+++ Metin +++

AK Parti İstanbul İl Başkanlığı'nın geleneksel olarak düzenlediği "Medeniyetlerin Buluştuğu Yerde Buluşuyoruz" başlıklı iftar yemeği, Başbakan Recep Tayyip Erdoğan'ın da katılımıyla Lütfi Kırdar Kongre ve Sergi Sarayı Rumeli Salonu'nda gerçekleştirildi.
Başbakan Recep Tayyip Erdoğan, Türkiye'nin artık referandum kültürüne alışması gerektiğini belirterek, hazırlanan anayasa taslağını, Cumhurbaşkanı'ndan sonra halkın onayına da sunmak istediklerini belirtti. Anayasa tartışmaları ile ilgili olarak YÖK'ü de sert bir dille eleştiren Erdoğgan "Demek ki önce onlardan icazet almamız gerekiyormuş. Taslağı aslında YÖK'e yaptırmamız gerekiyormuş." diye konuştu.
AK Parti Genel Başkanı ve Başbakan Recep Tayyip Erdoğan, Türkiye'nin bundan böyle referandum kültürüne de alışması gerektiğini belirterek, ''Bu ülkede öyle konular gündeme gelecek ki, artık bu konuları sahibine götüreceğiz. Sahibi kim? Millettir'' dedi.
Erdoğan, AK Parti İstanbul İl Başkanlığı'nca, Lütfi Kırdar Uluslararası Kongre ve Sergi Sarayı'nda düzenlenen iftar yemeğinde yaptığı konuşmada, ''Ramazan'ın millete, İslam alemine ve tüm insanlığa hayırlar getirmesi, barışa, sevgiye ve esenliğe vesile olması'' dileğinde bulundu.
Türkiye'nin 22 Temmuz seçimlerinden bu yana yoğun bir siyasi gündem yaşadığını belirten Erdoğan, yaklaşık 2 hafta sonra 21 Ekim'de anayasa değişikliği referandumunun yapılacağını hatırlattı.
Başbakan Erdoğan, bu konuda ''Bu, bir maliyet getirecek. Şimdi gündemde anayasa değişikliği var. Yeni anayasa hazırlanıyor. Öyleyse niçin bir referandum?'' şeklinde değerlendirmeler yapıldığına işaret etti.

+++ Gösterilen Veriler +++

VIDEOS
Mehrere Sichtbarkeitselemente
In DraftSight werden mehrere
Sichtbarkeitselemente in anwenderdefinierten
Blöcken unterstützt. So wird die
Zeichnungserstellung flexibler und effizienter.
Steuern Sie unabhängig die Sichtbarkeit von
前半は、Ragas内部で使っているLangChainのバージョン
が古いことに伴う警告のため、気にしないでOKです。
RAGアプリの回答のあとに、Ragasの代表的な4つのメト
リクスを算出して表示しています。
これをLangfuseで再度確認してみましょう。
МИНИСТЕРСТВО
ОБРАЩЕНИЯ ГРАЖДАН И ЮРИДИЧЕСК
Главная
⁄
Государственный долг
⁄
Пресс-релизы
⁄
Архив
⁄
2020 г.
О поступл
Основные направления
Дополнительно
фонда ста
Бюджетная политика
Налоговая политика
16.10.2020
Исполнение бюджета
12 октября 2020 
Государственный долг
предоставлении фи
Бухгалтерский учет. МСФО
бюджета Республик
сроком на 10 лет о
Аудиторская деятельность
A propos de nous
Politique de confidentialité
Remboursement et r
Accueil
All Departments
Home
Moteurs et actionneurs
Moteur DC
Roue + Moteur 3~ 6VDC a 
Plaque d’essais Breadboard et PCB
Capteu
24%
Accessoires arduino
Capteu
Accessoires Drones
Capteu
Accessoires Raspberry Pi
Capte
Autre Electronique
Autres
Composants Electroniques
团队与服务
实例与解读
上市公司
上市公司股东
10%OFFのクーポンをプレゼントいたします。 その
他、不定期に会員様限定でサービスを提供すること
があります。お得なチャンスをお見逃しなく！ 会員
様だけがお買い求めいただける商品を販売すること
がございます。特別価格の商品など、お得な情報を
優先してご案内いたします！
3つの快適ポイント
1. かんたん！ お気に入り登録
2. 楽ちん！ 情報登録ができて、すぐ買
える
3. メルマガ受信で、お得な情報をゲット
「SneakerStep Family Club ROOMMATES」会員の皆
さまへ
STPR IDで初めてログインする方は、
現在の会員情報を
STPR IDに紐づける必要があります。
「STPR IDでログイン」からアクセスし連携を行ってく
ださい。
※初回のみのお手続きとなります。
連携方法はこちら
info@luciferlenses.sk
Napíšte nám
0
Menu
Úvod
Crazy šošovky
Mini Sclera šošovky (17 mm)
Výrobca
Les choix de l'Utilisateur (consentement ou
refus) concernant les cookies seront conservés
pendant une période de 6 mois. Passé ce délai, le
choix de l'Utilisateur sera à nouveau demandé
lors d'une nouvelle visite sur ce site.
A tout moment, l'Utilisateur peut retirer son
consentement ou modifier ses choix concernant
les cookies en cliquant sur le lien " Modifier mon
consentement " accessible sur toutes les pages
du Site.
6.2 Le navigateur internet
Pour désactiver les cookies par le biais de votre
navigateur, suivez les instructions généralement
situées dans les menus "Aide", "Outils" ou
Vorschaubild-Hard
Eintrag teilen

+++

__Görev Koşulları__
İftar yemeğiyle ilgili haberi, "Başbakan Erdoğan, bu" sözlerinden aşağıya doğru "yapıldığına işaret etti." sözlerine kadar kelimesi kelimesine aktarın.

__Sonuç__
Başbakan Erdoğan, bu konuda ''Bu, bir maliyet getirecek. Şimdi gündemde anayasa değişikliği var. Yeni anayasa hazırlanıyor. Öyleyse niçin bir referandum?'' şeklinde değerlendirmeler yapıldığına işaret etti.